──────── EXTRACT PROVIDED ────────

Priestley Medal 2022 for Peter B. Dervan

Priestley Medal 2022 for Peter B. Dervan

Author: ChemistryViews (Photo: Science History Institute, wikimedia commons, CC BY-SA 3.0)

Peter B. Dervan, Professor Emeritus at the California Institute of Technology (Caltech), Pasadena, CA, USA, has received the 2022 Priestley Medal, the highest honor of the American Chemical Society (ACS). The prize is awarded annually to recognize distinguished services to chemistry.

Dervan is honored for “his pioneering contributions in the rational design of molecules that bind sequence-specifically to DNA, work that has been foundational at the chemistry-biology interface.” The award was presented at a national awards ceremony held in conjunction with the ACS Spring Meeting & Exposition 2022.

──────── SUPPLIED MATERIAL ────────

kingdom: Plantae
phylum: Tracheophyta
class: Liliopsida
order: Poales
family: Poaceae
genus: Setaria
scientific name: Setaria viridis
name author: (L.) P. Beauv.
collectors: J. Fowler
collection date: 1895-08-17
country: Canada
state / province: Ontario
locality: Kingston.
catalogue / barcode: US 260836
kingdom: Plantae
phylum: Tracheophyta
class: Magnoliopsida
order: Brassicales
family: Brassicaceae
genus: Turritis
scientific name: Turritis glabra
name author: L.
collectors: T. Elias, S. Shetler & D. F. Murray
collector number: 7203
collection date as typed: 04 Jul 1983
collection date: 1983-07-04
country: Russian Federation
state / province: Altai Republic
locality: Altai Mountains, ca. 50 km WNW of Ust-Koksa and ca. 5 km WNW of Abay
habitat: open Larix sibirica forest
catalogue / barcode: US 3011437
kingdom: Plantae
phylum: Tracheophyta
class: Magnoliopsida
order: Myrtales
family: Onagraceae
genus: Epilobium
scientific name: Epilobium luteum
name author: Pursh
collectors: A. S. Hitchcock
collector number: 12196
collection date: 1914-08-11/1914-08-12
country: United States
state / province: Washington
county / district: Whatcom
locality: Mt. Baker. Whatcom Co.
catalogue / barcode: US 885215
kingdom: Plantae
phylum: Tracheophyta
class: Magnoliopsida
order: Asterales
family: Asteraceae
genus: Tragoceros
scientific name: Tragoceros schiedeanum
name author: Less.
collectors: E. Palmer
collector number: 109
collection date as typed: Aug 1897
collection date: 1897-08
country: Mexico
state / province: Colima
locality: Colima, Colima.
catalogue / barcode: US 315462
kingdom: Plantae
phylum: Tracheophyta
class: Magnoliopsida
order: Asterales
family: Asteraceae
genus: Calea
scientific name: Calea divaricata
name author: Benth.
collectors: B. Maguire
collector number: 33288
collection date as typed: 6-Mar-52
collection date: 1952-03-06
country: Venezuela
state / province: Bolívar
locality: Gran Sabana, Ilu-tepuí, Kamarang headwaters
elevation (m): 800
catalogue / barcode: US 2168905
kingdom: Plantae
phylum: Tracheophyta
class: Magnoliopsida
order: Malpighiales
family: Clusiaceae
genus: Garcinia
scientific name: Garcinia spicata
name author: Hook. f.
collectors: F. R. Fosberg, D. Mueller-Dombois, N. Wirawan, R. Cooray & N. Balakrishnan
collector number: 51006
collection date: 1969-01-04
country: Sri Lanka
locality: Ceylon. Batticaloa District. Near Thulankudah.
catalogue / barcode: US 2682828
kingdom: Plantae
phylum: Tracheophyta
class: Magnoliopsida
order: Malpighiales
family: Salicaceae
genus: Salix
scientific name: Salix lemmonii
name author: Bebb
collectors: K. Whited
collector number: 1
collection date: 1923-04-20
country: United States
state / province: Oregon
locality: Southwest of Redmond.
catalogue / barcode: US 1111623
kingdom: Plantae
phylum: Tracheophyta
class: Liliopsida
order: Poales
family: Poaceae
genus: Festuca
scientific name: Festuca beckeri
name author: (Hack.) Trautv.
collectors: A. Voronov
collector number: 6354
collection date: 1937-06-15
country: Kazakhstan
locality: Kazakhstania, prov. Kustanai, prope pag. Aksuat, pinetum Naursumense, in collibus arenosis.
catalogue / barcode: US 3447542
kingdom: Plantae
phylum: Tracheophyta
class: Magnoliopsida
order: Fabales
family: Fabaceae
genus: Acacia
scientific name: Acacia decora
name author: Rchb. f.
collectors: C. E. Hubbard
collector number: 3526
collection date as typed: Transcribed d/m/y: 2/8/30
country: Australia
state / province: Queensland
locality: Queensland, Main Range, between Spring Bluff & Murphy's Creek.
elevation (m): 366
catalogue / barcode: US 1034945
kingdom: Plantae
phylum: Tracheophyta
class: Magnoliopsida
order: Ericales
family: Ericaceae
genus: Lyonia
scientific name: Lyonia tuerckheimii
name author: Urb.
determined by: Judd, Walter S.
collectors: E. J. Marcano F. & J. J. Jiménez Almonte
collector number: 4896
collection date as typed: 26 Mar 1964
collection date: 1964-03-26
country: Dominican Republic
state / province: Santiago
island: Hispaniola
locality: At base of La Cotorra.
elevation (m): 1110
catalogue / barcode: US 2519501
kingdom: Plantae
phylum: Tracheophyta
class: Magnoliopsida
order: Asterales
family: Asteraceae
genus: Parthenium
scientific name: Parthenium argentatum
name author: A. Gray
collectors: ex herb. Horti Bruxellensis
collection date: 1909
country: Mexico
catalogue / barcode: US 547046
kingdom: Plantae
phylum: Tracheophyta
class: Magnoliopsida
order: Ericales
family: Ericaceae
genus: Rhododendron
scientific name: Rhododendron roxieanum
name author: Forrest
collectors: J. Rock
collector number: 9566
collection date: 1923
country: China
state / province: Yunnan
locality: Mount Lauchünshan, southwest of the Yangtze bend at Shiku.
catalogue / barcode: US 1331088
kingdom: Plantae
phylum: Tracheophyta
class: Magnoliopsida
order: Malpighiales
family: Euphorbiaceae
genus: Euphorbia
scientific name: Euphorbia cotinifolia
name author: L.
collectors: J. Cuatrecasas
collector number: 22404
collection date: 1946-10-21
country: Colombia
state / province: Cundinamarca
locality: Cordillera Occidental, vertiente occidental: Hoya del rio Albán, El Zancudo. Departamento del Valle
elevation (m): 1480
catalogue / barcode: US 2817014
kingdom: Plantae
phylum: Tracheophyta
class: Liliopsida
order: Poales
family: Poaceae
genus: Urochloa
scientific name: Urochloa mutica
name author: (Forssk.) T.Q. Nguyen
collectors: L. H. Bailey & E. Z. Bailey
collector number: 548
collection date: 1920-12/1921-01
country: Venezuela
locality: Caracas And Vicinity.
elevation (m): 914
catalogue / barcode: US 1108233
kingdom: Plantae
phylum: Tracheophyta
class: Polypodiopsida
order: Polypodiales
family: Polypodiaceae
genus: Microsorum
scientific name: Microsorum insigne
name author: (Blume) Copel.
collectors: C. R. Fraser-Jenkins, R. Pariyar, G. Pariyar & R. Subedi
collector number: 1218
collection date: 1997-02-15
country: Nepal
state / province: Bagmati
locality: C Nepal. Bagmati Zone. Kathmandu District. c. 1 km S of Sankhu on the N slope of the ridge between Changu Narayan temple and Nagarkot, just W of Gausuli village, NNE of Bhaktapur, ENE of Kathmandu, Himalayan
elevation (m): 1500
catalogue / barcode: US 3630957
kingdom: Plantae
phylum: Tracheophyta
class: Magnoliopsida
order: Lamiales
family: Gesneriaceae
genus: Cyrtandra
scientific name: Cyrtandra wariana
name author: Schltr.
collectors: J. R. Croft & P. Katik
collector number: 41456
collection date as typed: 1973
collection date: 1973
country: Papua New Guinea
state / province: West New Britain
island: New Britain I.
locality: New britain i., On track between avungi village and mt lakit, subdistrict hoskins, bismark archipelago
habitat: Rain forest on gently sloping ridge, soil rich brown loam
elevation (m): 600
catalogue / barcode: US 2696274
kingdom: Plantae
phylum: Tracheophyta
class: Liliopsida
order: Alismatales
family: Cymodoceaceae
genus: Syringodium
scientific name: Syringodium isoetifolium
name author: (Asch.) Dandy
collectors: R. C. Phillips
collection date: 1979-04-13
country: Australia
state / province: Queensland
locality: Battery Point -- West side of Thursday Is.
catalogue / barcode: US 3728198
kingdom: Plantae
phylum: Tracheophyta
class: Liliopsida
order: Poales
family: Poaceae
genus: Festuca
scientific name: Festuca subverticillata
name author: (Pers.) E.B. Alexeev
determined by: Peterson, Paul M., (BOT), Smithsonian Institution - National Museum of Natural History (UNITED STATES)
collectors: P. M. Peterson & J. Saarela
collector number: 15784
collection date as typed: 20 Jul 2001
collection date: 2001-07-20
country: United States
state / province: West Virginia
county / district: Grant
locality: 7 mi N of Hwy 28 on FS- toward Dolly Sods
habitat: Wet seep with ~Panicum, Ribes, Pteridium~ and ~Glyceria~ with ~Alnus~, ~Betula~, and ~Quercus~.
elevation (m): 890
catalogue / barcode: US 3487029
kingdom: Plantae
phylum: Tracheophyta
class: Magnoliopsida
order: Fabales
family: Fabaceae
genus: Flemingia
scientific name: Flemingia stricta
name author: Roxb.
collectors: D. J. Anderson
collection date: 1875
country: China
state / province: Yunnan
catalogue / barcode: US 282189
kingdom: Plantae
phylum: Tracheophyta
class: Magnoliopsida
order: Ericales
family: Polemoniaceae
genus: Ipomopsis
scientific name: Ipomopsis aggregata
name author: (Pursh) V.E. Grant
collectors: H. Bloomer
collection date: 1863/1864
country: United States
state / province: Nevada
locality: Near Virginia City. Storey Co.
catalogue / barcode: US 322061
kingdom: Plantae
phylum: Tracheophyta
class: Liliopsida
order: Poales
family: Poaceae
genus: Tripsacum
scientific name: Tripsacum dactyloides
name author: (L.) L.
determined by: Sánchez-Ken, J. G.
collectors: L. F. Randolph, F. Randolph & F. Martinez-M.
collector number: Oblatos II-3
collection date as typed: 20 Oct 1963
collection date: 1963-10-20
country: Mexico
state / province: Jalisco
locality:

────────

*TASK REQUIREMENTS*:
**A)** Can you extract the passage from the Priestley Medal announcement between "Peter B. Dervan, Professor" and "services to chemistry.", inclusive?
**B)** What comes next in the Priestley Medal announcement? Extend it from the point where it stops.

*RESULTS FOR EACH TASK*:
**A)**
Peter B. Dervan, Professor Emeritus at the California Institute of Technology (Caltech), Pasadena, CA, USA, has received the 2022 Priestley Medal, the highest honor of the American Chemical Society (ACS). The prize is awarded annually to recognize distinguished services to chemistry.

**B)**
With his work directed toward understanding the chemical principles for the sequence-specific recognition of DNA, Dervan has created a new field of bioorganic chemistry. He combined organic synthesis, physical chemistry, and biology to create synthetic molecules with affinities for predetermined DNA sequences. The work could have significant implications for medicine.

Peter B. Dervan studied chemistry at Boston College, MA, USA. He then worked with Jerome A. Berson at Yale University, New Haven, CT, USA, where he received his Ph.D. in physical organic chemistry in 1972. He spent a year at Stanford University, CA, USA, as a Postdoctoral Fellow. Dervan joined Caltech as an Assistant Professor in 1973. He was promoted to Associate Professor in 1979 and to Full Professor in 1982. He served as the Chair of the Division of Chemistry and Chemical Engineering in 1994–1999 and as Vice-President for Development and Institute Relations in 2011 and 2012. Today, he is Bren Professor of Chemistry, Emeritus, at Caltech.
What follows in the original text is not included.